The DISCLOSE Act is dead, but the bill’s Senate champions said today they will continue to push for campaign disclosure via regulatory channels and to work to overcome uniform GOP opposition.
In a Capitol Hill press conference staged alongside corporate reform advocates, Sens. Sheldon Whitehouse (D-R.I.) and Jeff Merkley (D-Ore.) touted a Securities and Exchange Commission proposal that would require public companies to report their political spending.
“We need to have corporate accountability,” said Merkley, who noted that the SEC proposal has drawn a record 292,406 public comments. Merkley also called on the IRS to better enforce tax laws that govern politically active nonprofits.
Senate Democrats urged the SEC and the IRS earlier this year to improve political money disclosure through stricter rules or better enforcement. The Supreme Court’s 2010 ruling to deregulate political spending has unleashed millions in unrestricted donations to super PACs, which publicly report their donors, and to politically active nonprofits, which do not.

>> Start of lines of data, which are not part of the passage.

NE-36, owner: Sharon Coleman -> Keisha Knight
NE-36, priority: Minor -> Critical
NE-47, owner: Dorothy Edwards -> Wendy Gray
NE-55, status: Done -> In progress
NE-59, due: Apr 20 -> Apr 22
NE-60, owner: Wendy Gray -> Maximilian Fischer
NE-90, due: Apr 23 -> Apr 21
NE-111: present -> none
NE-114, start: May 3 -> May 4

The Senate’s rejection this week of the DISCLOSE Act in two separate votes moves those regulatory initiatives to the fore. Not a single Republican joined with Democrats in votes Monday and Tuesday to proceed to debate on the bill, which would require groups spending more than $10,000 on political ads to disclose their donors above a $10,000 threshold.
Whitehouse and Merkley were joined by representatives of the Coalition for Accountability in Political Spending, a bipartisan group of state officials led by New York City Public Advocate Bill de Blasio. A diverse Corporate Reform Coalition of public interest and other groups has also been pushing the SEC proposal, as well as a Shareholder Protection Act authored by Sen. Bob Menendez (D-N.J.).

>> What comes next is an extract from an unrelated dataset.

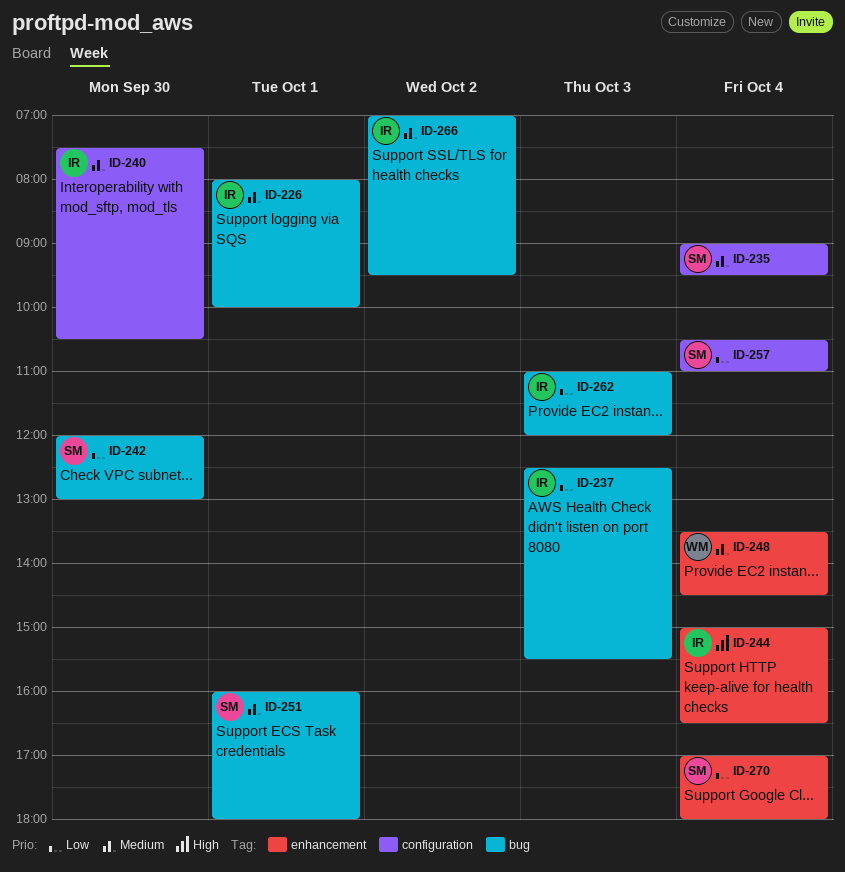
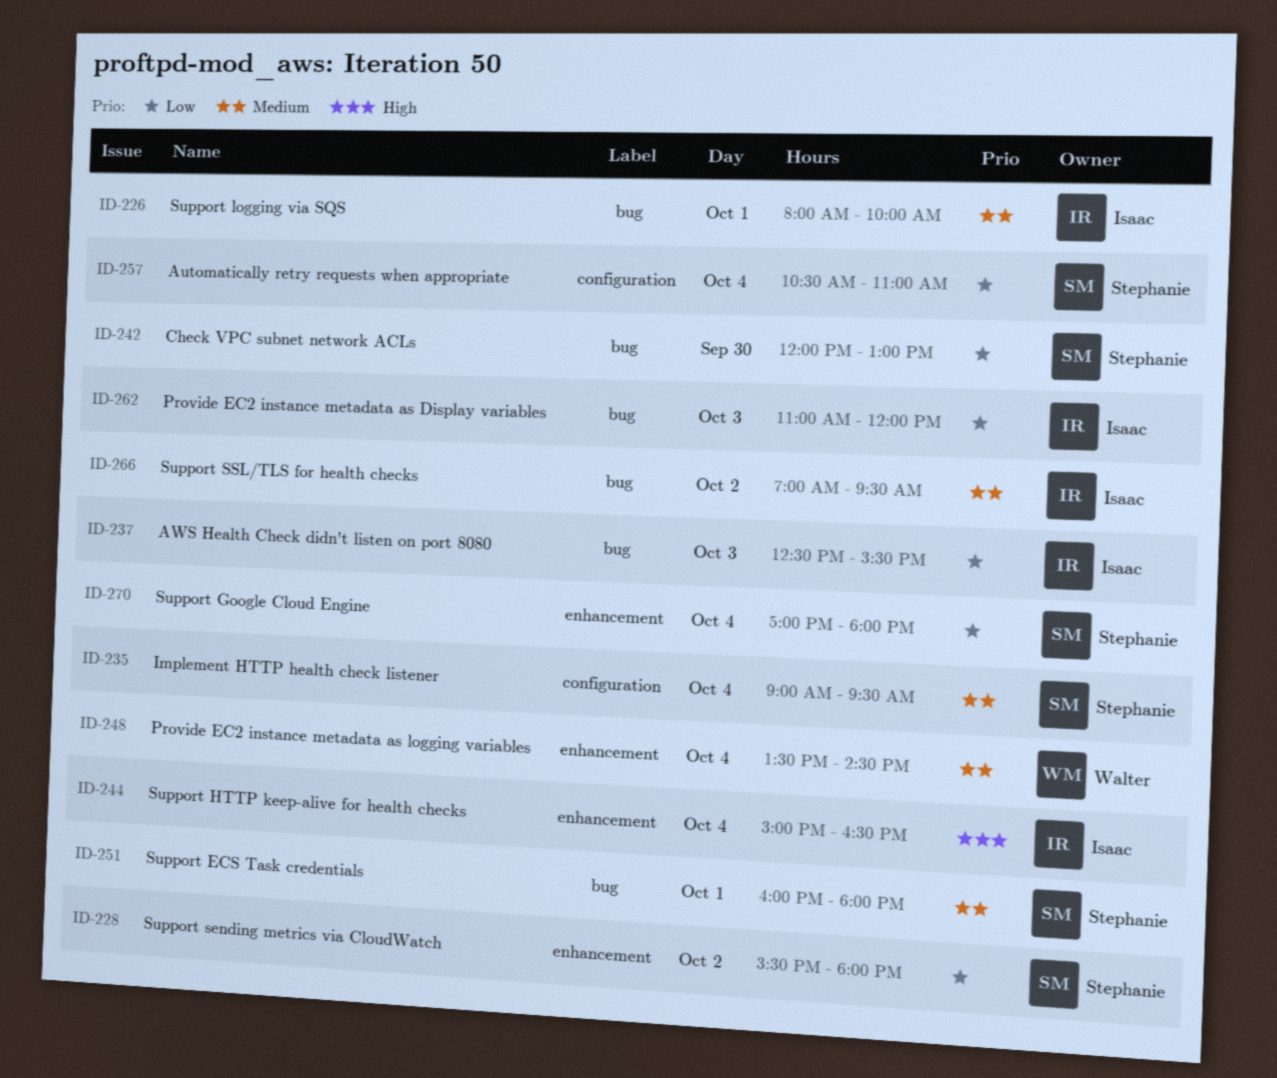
ID-228: none -> present
ID-240: present -> none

Whitehouse said today that there were “a few slivers of light” in the disclosure bill’s failure to win cloture this week. The first was floor comments Tuesday by Sen. Lisa Murkowski (R-Alaska) endorsing disclosure in principle but voicing reservations about the Whitehouse bill. The second, Whitehouse said, was opposition from Sen. John McCain (R-Ariz.) on the grounds that the bill unfairly favored unions.
Whitehouse said he thinks that McCain is “factually mistaken,” adding he still hopes to convince McCain “there is no special benefit here for labor unions. Everyone is treated exactly the same across the board.”
Whitehouse added that he has spoken with GOP colleagues who privately support the bill but who face pressure from Senate Minority Leader Mitch McConnell (R-Ky.) to oppose it. McConnell has said the bill infringes on free speech and will invite donor harassment.